— TEXTAUSZUG —
________________________

Kunstszene Beirut 2011

29. Mai. 2011 in Reisen

Vorbei geht es an riesigen Werbetafeln für Adidas und Mango, an Bauschildern für megalomanische Luxushäuser und Prada-Shops. Die Strassen sind überfüllt mit Mercedes, BMW und ähnlichen Nobelautos. An der Küste entsteht ein Luxusjachthafen, die nahegelegene Downtown ist in eine Schickimicki-Welt mit Markenshops und Edelrestaurants verwandelt, im Stadtteil Hamra boomt das Nachtleben und Mar Mikhael entwickelt sich gerade zum neuen Soho. Beirut, das wird schnell klar, ist keine Stadt aus Ruinen am Rande der Armut, wie es unser durch die Medien geprägtes Bild erwarten lassen könnte. Im Gegenteil: Die Hauptstadt des Libanon ist auf dem besten Weg, erneut zum ´Paris des Nahen Osten´ zu werden. Zwar sind nur 5 % der Bars in den angesagten Gegenden legal, aber das stört kaum. Denn die Stimmung in der Stadt ist unglaublich lebendig und jung, voller ansteckendendem Optimismus und ausgelassener Fröhlichkeit. Die libanesische Design-Szene gilt schon jetzt als neuer hot spot und auch die Galerienszene wächst kontinuierlich, denn die Kunst aus Beirut gehört zu den spannendsten Märkten der neuen Weltkarte.

________________________

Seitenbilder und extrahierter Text
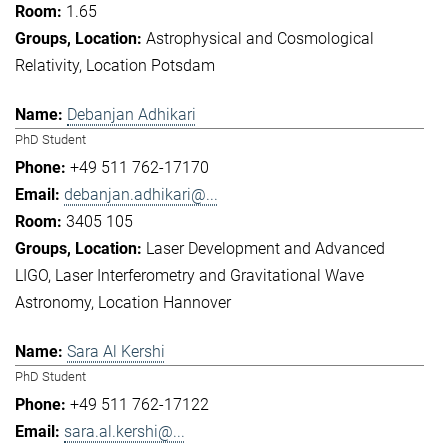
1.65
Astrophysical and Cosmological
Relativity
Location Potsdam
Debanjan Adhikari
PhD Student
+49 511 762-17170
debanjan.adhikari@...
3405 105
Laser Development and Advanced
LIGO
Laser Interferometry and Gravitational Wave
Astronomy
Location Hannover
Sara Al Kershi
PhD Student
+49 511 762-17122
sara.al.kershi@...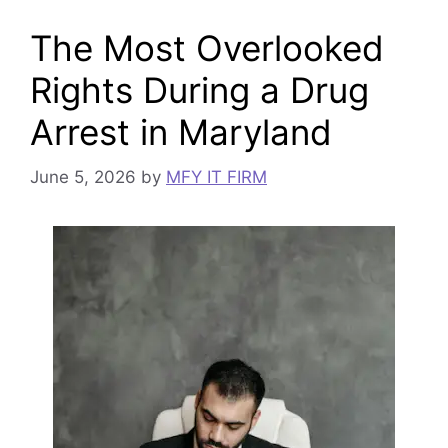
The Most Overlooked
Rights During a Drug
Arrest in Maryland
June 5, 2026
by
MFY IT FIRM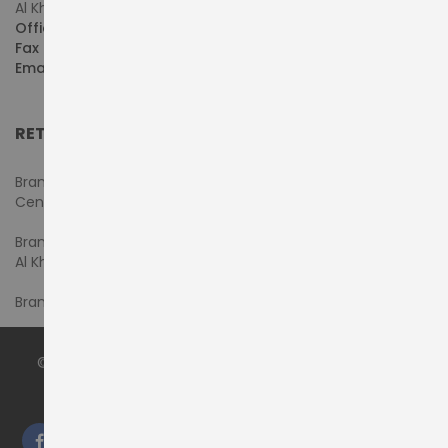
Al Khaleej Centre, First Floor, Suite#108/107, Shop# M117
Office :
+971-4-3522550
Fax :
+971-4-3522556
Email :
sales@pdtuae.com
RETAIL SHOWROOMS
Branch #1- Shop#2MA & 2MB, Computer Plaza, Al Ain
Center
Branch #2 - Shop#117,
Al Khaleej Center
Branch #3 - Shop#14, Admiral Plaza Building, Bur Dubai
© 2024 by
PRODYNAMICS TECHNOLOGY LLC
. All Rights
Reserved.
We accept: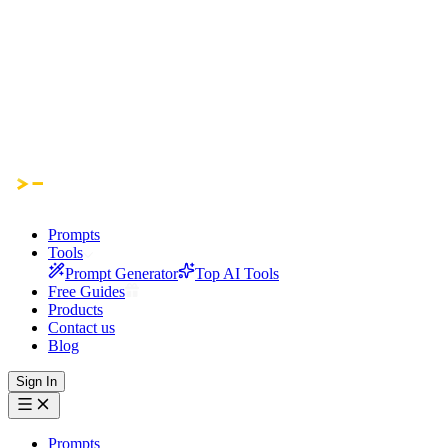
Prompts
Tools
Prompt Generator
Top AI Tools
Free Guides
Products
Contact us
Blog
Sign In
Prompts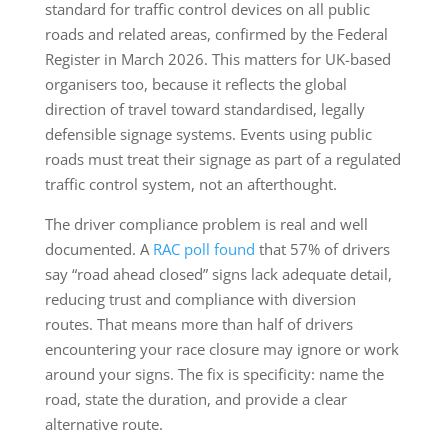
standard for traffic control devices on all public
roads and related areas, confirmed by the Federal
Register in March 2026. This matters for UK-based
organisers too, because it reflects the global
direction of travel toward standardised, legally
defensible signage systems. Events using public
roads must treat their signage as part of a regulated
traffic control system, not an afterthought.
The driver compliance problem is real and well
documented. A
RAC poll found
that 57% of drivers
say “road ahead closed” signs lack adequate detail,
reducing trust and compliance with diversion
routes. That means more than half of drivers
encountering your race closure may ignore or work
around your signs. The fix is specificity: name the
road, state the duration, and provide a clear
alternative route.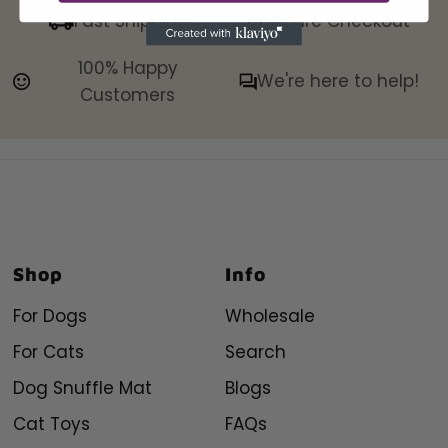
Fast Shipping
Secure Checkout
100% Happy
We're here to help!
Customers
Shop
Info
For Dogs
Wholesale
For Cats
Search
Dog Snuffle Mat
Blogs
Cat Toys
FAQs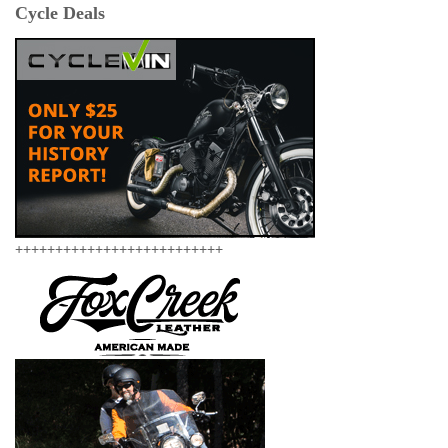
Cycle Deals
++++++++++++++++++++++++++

________________________

— AUFGABENDETAILS —
Wie viel Prozent der Bars in den angesagten Gegenden Beiruts sind laut dem Textauszug über die Kunstszene Beirut legal?

— LÖSUNG —
Nur 5 % der Bars in den angesagten Gegenden sind legal.